Wild Things

Devoted Dads of the Wild

Seahorses would coach their kids’ soccer team.

Photo by Mandy Cheng/AFP/Getty Images

In the “best dads” competition, many of the top finalists are fish. Males are solo caregivers about nine times as often as females. In fact, demonstrated prowess as a dad is something many fish females seem to find irresistible.

Male sand gobies, for example, build and defend nests. Females like to spawn with males guarding a nest that already has other eggs in it. “Caring males become even more attractive,” says Lotta Kvarnemo of Sweden’s University of Gothenburg.

Pipefish and seahorse dads take fatherhood to a new level: Males get pregnant. In the broad-nosed pipefish, Syngnathus typhle, the male has a brood pouch on his tail, where he carries the developing embryos.

When they mate, the male and female broad-nosed pipefish “fiddle a lot,” says Kvarnemo, swimming up and down together as if dancing. The courtship lasts half an hour, an hour, or even longer. “I think one reason it takes so long is that their genital openings have to meet,” says Kvernemo. “Since fish have no hands, this is not a trivial task for them!”

When they are finally ready, the female transfers her eggs into the male brood pouch as the duo swims upward. Afterward, “they have a little break while he starts to sink down and begins to shake his body, presumably shaking the eggs into the bottom of the pouch,” Kvernemo says. This may be when the male fertilizes the eggs, but the precise moment of fertilization is still something of a mystery.

The pouch is richly supplied with the father’s blood vessels, which provide oxygen, remove carbon dioxide, and transfer nutrients to the growing embryos. But it’s not always a nurturing relationship. Sometimes that nutrient transfer happens in reverse. Kvarnemo and colleagues discovered this when they fed radioactively labeled amino acids to females, who incorporated those nutrients into their eggs. The females then bred—and some of that radioactively labeled nutrition from the eggs ended up incorporated into the males’ bodies. The experiment explains why only about 80 percent of pipefish eggs typically develop. Dads appear to compensate for the energetic costs of fatherhood by eating some of their own kids.

One of many mysteries in the world of fish fatherhood is why seahorses and pipefish have evolved such elaborate, internalized care. “I would love to know the answer,” says Kvarnemo.

Most frogs, unlike fish, get no care at all from their parents. But poison dart frogs of the neotropical rainforest are a notable exception. In fact, in the Dendrobatidae family, exclusive male care is the ancestral behavior—all of these species today evolved from frogs with great dads. (Care by two parents arose more recently in some species.) Typically in these frogs, females lay eggs on the leaf litter and then males fertilize them and tend to the developing eggs, fending off marauding insects looking for a snack and squirting water over the eggs to prevent dehydration. Later, males use their legs to kick tadpoles up onto their backs, where sticky mucus keeps them in place. Males carry their charges around until depositing them in a pool of water. For some species, these pools are high in the treetops, in the watery wells of plants like bromeliads.

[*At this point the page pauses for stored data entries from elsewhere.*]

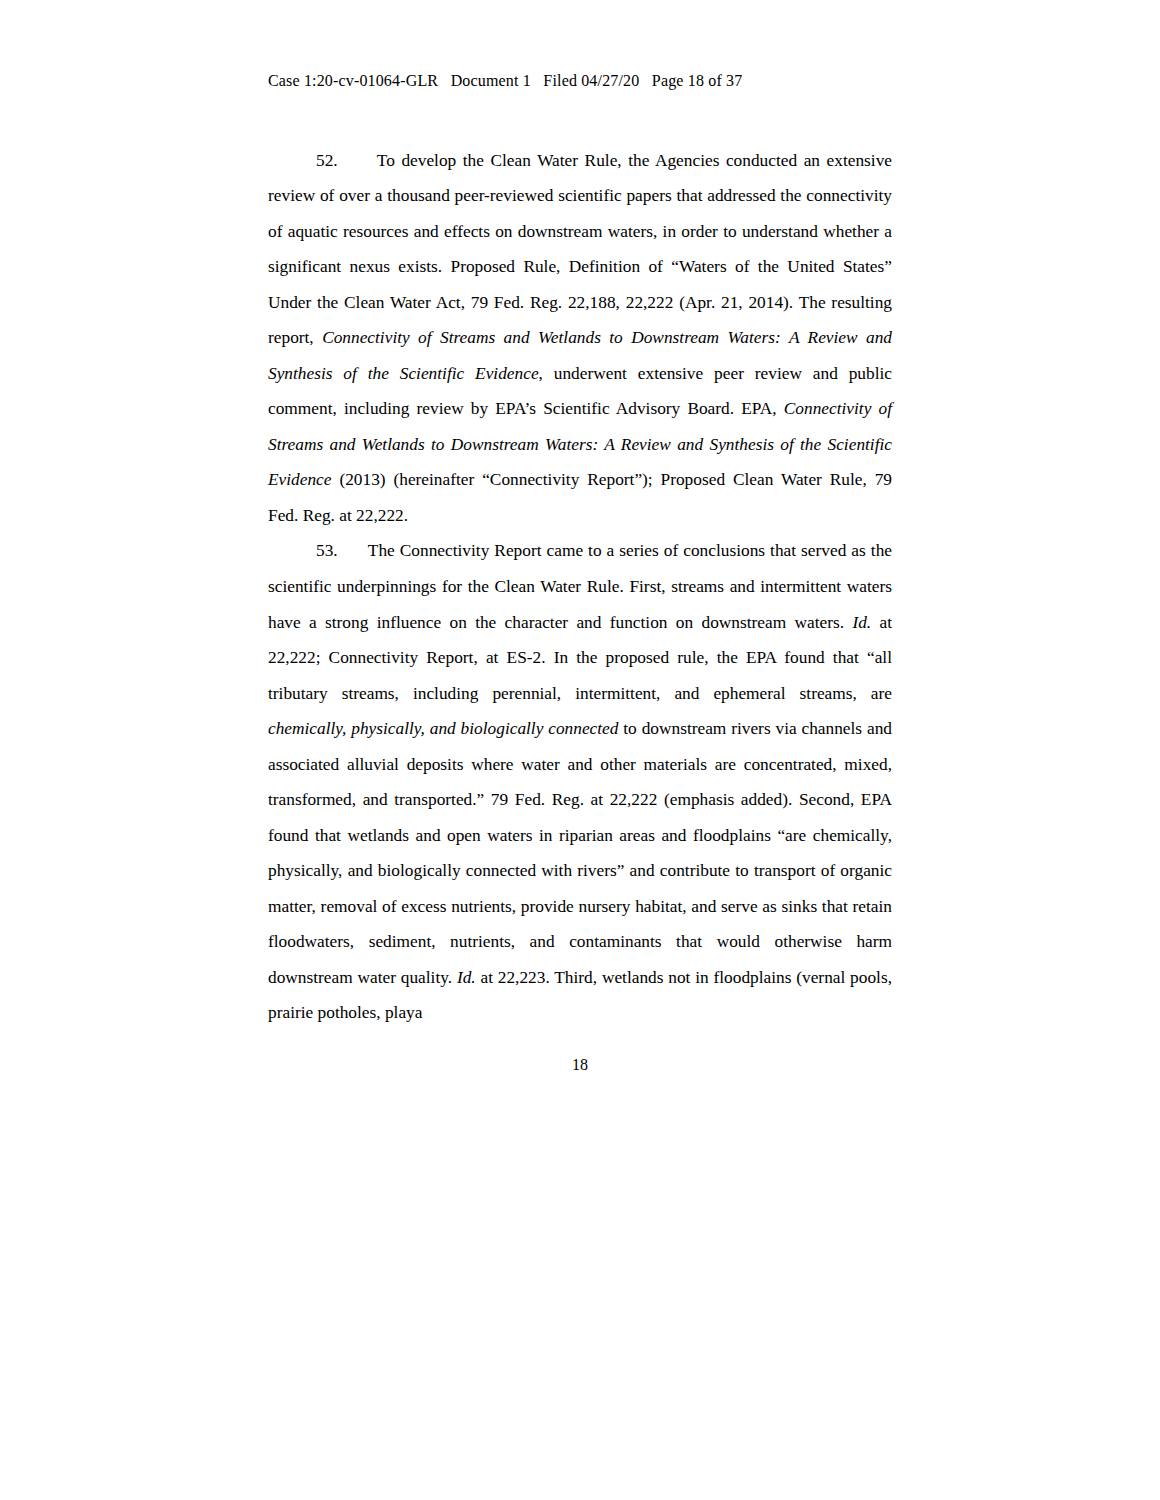Case 1:20-cv-01064-GLR Document 1 Filed 04/27/20 Page 18 of 37
52. To develop the Clean Water Rule, the Agencies conducted an extensive review of over a thousand peer-reviewed scientific papers that addressed the connectivity of aquatic resources and effects on downstream waters, in order to understand whether a significant nexus exists. Proposed Rule, Definition of “Waters of the United States” Under the Clean Water Act, 79 Fed. Reg. 22,188, 22,222 (Apr. 21, 2014). The resulting report, Connectivity of Streams and Wetlands to Downstream Waters: A Review and Synthesis of the Scientific Evidence, underwent extensive peer review and public comment, including review by EPA’s Scientific Advisory Board. EPA, Connectivity of Streams and Wetlands to Downstream Waters: A Review and Synthesis of the Scientific Evidence (2013) (hereinafter “Connectivity Report”); Proposed Clean Water Rule, 79 Fed. Reg. at 22,222.
53. The Connectivity Report came to a series of conclusions that served as the scientific underpinnings for the Clean Water Rule. First, streams and intermittent waters have a strong influence on the character and function on downstream waters. Id. at 22,222; Connectivity Report, at ES-2. In the proposed rule, the EPA found that “all tributary streams, including perennial, intermittent, and ephemeral streams, are chemically, physically, and biologically connected to downstream rivers via channels and associated alluvial deposits where water and other materials are concentrated, mixed, transformed, and transported.” 79 Fed. Reg. at 22,222 (emphasis added). Second, EPA found that wetlands and open waters in riparian areas and floodplains “are chemically, physically, and biologically connected with rivers” and contribute to transport of organic matter, removal of excess nutrients, provide nursery habitat, and serve as sinks that retain floodwaters, sediment, nutrients, and contaminants that would otherwise harm downstream water quality. Id. at 22,223. Third, wetlands not in floodplains (vernal pools, prairie potholes, playa
18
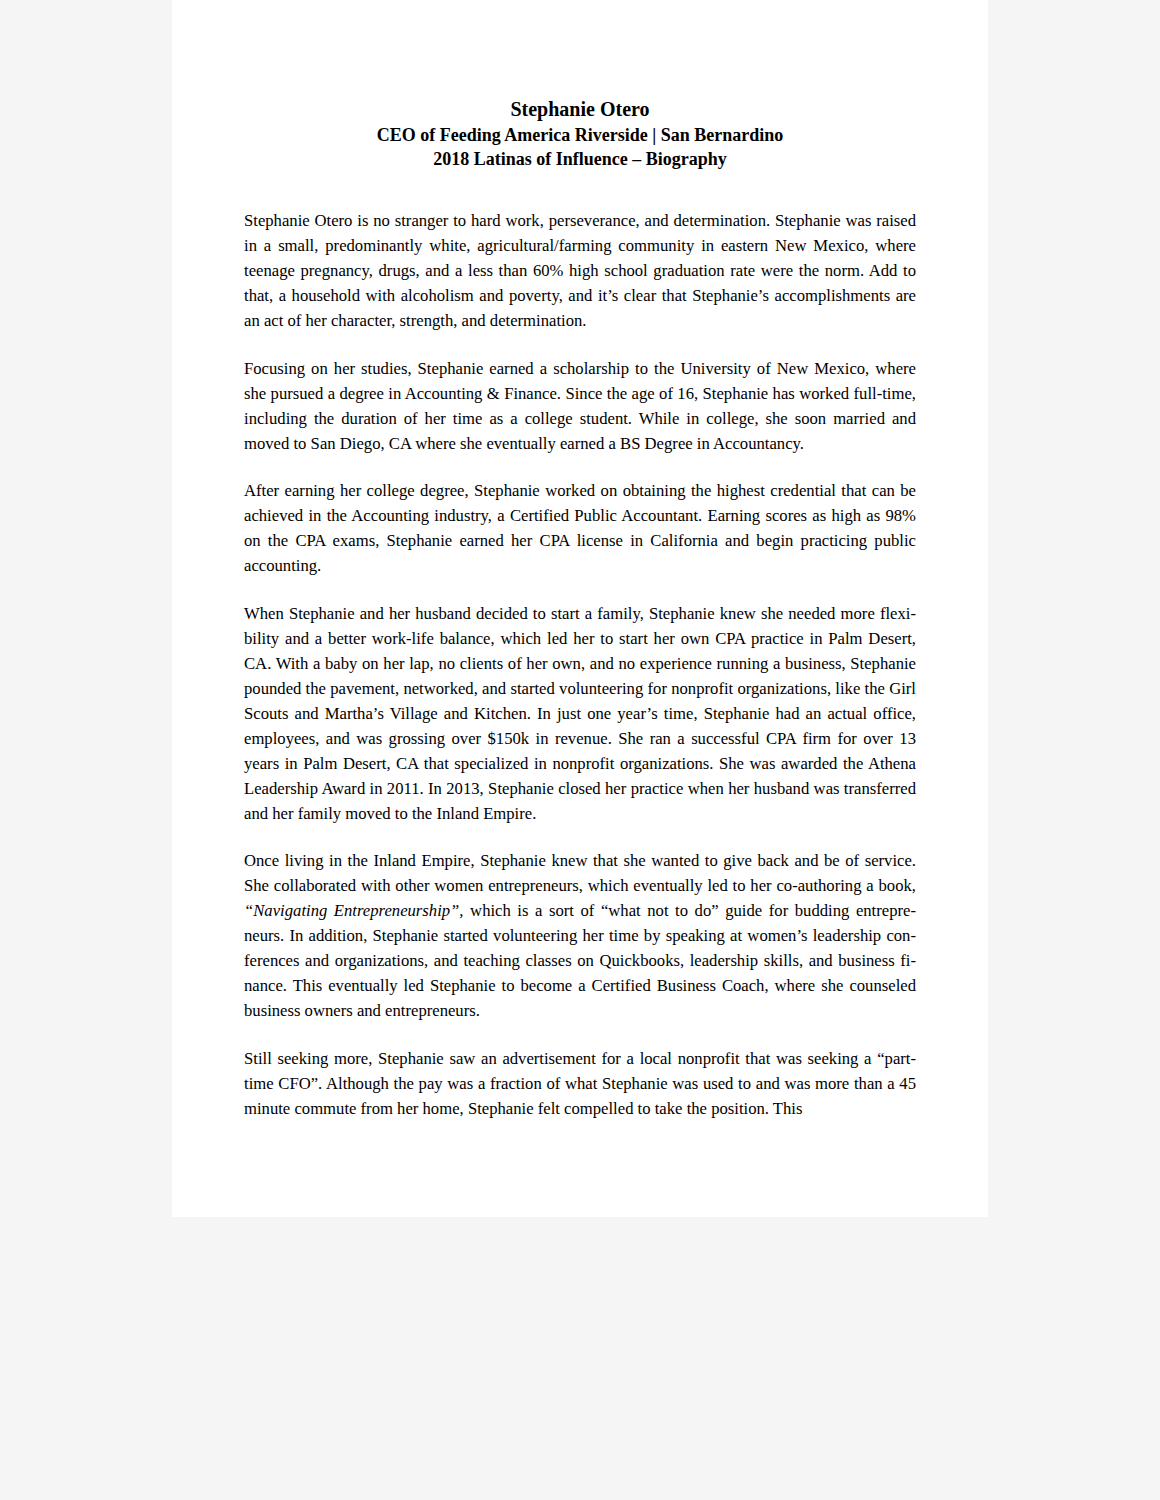Stephanie Otero
CEO of Feeding America Riverside | San Bernardino
2018 Latinas of Influence – Biography
Stephanie Otero is no stranger to hard work, perseverance, and determination. Stephanie was raised in a small, predominantly white, agricultural/farming community in eastern New Mexico, where teenage pregnancy, drugs, and a less than 60% high school graduation rate were the norm. Add to that, a household with alcoholism and poverty, and it’s clear that Stephanie’s accomplishments are an act of her character, strength, and determination.
Focusing on her studies, Stephanie earned a scholarship to the University of New Mexico, where she pursued a degree in Accounting & Finance. Since the age of 16, Stephanie has worked full-time, including the duration of her time as a college student. While in college, she soon married and moved to San Diego, CA where she eventually earned a BS Degree in Accountancy.
After earning her college degree, Stephanie worked on obtaining the highest credential that can be achieved in the Accounting industry, a Certified Public Accountant. Earning scores as high as 98% on the CPA exams, Stephanie earned her CPA license in California and begin practicing public accounting.
When Stephanie and her husband decided to start a family, Stephanie knew she needed more flexibility and a better work-life balance, which led her to start her own CPA practice in Palm Desert, CA. With a baby on her lap, no clients of her own, and no experience running a business, Stephanie pounded the pavement, networked, and started volunteering for nonprofit organizations, like the Girl Scouts and Martha’s Village and Kitchen. In just one year’s time, Stephanie had an actual office, employees, and was grossing over $150k in revenue. She ran a successful CPA firm for over 13 years in Palm Desert, CA that specialized in nonprofit organizations. She was awarded the Athena Leadership Award in 2011. In 2013, Stephanie closed her practice when her husband was transferred and her family moved to the Inland Empire.
Once living in the Inland Empire, Stephanie knew that she wanted to give back and be of service. She collaborated with other women entrepreneurs, which eventually led to her co-authoring a book, “Navigating Entrepreneurship”, which is a sort of “what not to do” guide for budding entrepreneurs. In addition, Stephanie started volunteering her time by speaking at women’s leadership conferences and organizations, and teaching classes on Quickbooks, leadership skills, and business finance. This eventually led Stephanie to become a Certified Business Coach, where she counseled business owners and entrepreneurs.
Still seeking more, Stephanie saw an advertisement for a local nonprofit that was seeking a “part-time CFO”. Although the pay was a fraction of what Stephanie was used to and was more than a 45 minute commute from her home, Stephanie felt compelled to take the position. This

“Most frogs are horrible parents,” says Jason Brown of the City College of New York, one of the scientists who traced the evolution of male care in Dendrobatidae. He was fascinated by the poison dart frogs that he’d reared as pets since his teenage years and was curious about why tiny frogs in the middle of the rainforest would be such good parents. “It was bewildering that they go through such an effort,” says Brown. Dendrobatid dads check on their charges each day or two, visiting them at their pools.

Brown has observed that in some species in which both parents help raise the young, tadpoles nibble on the legs of the males, which may be telling them “hey, dad, I’m hungry.” Given the signal, dad calls for up to an hour, luring the mother in, then courting her in a special way to get her to deposit a food egg into the pool for the kids to eat. (Brown found that the Peruvian species Ranitomeya imitator is one of the few monogamous amphibians.)

In these tropical croakers, Brown has discovered, parenting styles correlate closely with one simple factor: the size of the swimming pool in which tadpoles are raised. Species in which dads provide all the care deposit their young into big pools, like water inside tree holes, or in large nuts or leaves that have fallen to the ground. Species in which both mother and father frogs tend their young use much tinier plant pools. By feeding their babies in these small, otherwise empty pools, Brown thinks they’re taking advantage of a resource that nothing else is using.

In the forests of French Guiana, though, Dendrobates tinctorius dads prefer taking their newly hatched tadpoles to pools already occupied by larger tadpoles of the same species, despite the high risk their young will be cannibalized. Why? It’s a gamble these frog dads may make because occupied pools indicate suitable habitat, suggests Bibiana Rojas of the University of Jyväskylä in Finland. Unoccupied pools might be risky in other ways, like lacking the reliable presence of water.

These colorful frog fathers lead colorful lives we’re only beginning to understand. They are just some of the many amazing dads of the wild, including paternal creatures such as owl monkeys, phalaropes, and aptly named daddy long legs, that remind us to appreciate our own dads.